The Glorisun Network partners offer partial and full fellowships for Masters and PhD students. Recipients of these fellowships will have the opportunity to participate in a multi-year international and interdisciplinary project, newly sponsored by SSHRC and led by Jinhua Chen (titled: From the Ground Up: East Asian Religions through Multi-Media Sources and Interdisciplinary Perspectives, 2016–2023). The fellowships offer opportunities to participate in research visits to East Asia, and to interact with international scholars and students to develop skills in working with local partners and international peers. Recipients may also receive training on how to identify, document, photograph and transcribe primary source materials. Students will learn to work in diverse multicultural, international, and interdisciplinary environments.
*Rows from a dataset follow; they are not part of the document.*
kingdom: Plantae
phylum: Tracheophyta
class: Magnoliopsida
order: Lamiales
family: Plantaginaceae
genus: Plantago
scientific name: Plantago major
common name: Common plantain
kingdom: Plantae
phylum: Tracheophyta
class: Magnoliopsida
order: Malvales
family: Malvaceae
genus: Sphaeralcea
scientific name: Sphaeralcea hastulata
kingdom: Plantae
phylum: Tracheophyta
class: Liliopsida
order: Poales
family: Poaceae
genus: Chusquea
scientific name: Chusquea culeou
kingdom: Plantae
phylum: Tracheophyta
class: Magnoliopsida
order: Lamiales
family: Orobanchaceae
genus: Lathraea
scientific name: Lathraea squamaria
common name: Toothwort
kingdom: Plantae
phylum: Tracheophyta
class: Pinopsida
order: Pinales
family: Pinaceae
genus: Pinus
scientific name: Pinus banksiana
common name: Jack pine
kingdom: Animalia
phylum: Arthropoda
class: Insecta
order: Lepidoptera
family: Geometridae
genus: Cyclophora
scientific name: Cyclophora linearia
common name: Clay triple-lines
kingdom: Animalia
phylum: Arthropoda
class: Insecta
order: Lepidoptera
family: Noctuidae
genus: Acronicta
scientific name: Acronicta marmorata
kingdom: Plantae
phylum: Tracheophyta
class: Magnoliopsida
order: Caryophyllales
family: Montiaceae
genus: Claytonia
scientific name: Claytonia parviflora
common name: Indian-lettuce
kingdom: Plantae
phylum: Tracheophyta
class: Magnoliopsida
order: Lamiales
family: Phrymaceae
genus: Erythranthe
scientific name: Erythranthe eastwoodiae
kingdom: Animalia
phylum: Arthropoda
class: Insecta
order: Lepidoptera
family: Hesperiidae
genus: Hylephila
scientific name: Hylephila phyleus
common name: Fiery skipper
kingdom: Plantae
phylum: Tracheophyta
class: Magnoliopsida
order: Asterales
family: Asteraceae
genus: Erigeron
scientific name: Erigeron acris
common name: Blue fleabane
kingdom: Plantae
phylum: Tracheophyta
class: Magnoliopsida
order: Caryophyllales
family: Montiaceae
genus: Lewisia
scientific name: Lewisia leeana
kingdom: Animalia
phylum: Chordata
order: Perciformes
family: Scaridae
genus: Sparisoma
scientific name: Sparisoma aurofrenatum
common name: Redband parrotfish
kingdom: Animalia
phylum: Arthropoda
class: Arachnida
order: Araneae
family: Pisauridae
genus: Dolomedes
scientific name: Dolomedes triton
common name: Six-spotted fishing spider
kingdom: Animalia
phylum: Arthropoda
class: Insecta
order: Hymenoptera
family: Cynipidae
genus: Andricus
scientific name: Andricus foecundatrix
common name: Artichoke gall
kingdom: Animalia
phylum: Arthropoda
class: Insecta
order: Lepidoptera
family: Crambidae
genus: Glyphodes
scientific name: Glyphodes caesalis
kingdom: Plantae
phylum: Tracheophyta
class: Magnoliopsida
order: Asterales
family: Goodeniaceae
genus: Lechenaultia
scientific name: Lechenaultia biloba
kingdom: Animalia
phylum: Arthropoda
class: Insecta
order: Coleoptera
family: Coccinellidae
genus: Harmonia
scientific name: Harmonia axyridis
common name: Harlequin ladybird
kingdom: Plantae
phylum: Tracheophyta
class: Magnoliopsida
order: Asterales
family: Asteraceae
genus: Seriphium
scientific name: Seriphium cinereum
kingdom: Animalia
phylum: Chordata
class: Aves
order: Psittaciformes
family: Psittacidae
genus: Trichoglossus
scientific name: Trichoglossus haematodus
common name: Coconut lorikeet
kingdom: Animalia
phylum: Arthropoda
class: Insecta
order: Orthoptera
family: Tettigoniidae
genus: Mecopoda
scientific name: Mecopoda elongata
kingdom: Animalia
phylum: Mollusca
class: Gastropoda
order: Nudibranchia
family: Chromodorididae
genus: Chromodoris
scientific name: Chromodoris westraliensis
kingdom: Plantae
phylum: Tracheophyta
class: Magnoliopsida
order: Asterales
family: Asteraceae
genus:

Fellowship Recipients 2018–2019

University of British Columbia
Will (Weiyu) LIN

Masters Fellowship I transitioned from my undergraduate studies of Spanish and French literature to now studying Buddhism. In this new field, I retain my inclination to stay close to the text and language. Currently, I focus on improving my classical Chinese and acquiring the Tibetan language. Language-study, however, goes hand in hand with reading Buddhist philosophical texts, steering me towards the studies of Buddhist philosophy and philology. I am still exploring the topic for my master thesis which, in any case, would involve the translation of and the commentary on a Buddhist text, likely of the Huayan school.
Mylinda Sun

PhD Fellowship Mylinda Sun has been studying Buddhist material culture for a few years. Her research focuses on the transformation tableaux of the Sutra of Visualizing Amitayus Buddhaas carved on the cliffs in the Sichuan Area, on which topic she has several publications as book chapters and journal articles. They include “An Analysis on Factors of Light Circles and Treasure Ships of Transformation Tableaux of the Sutra of Visualizing Amitayus Buddha in Sichuan Area from the Tang and Five Dynasties” (from the Palace Museum Journal)“An Analysis of the transformation tableaux of the Sutra of Visualizing Amitayus Buddha as Carved on the Cliffs in Sichuan Area from the Tang and Five Dynasties” (from the Study on the Grotto Arts),and  “An Analysis of the transformation tableaux of the Sutra of Visualizing Amitayus Buddha of Stone-carved in Dazu” (in A Full Collection of the Stone Carvings in Dazu), and so on.


Hamburg University
Franz Veit

Masters Fellowship After transitioning from South Asian Studies at the University of Heidelberg to Buddhist Studies at Hamburg University, Franz aims to further expand his proficiency in Pali, Sanskrit and Japanese. He is spending the winter term of 2018/2019 at the renowned International College for Postgraduate Buddhist Studies, Tokyo. He is interested in contemporary, modern and ancient hermeneutical practices across various traditions on questions of ethics and politics, since the dramatic global transformations of societies and their polities in the last two centuries also pose major questions for the exegesis of Buddhist teachings. How should we make sense of “universal monarchs”, royal metaphors and a history of close relations between rulers and Buddhist institutions in post-monarchical worlds? Was Buddhist political praxis and philosophy merely ad hoc and opportunistic or may there be even a consistent attitude in the rājanīti-genre from which one would have to extrapolate towards modern political affiliations? But maybe we find ourselves in a tetralemma between history and philosophy, kings and citizens, as well as between the lovers of wisdom and those of power.
Liu Qi

Masters Fellowship Ms. Liu Qi is enrolled as MA student of Buddhist Studies. For her thesis she uses methods from cultural anthropology and religious studies in order to analyze contemporary practices of sky burial in the Autonomous Region of Tibet and adjacent regions. She currently visits with Professor James Laidlaw, holder of the William Wyse Professorship of Social Anthropology at Cambridge University, with the goal of developing methodologies appropriate to her research.
She receives a one-year scholarship that helps defray her living expenses in Hamburg and Cambridge.


University of Oxford
Nelson Elliott Landry


PhD Fellowship Nelson Landry will begin reading his DPhil in Buddhist studies at Oxford University under the supervision of Professor Stefano Zacchetti. He is from Montreal, Quebec in Canada and first attended McGill University in Religious Studies. Having completed his studies in Canada, he spent the next four years of his educational career studying Mandarin, Classical Chinese as well as Chinese Buddhism at Peking University in Beijing, China. Thanks to the Glorisun Scholarship, he can further his study of Chinese Buddhism, specifically his studies on the Sui-Tang Dynasty Monk Daoxuan 道宣 (596-667). The aim of his project is to do a full or partial translation of Daoxuans Ji Shenzhou sanbao gantong lu 集神州三寶感通錄, paying particular attention to different aspects of visionary experience in the text.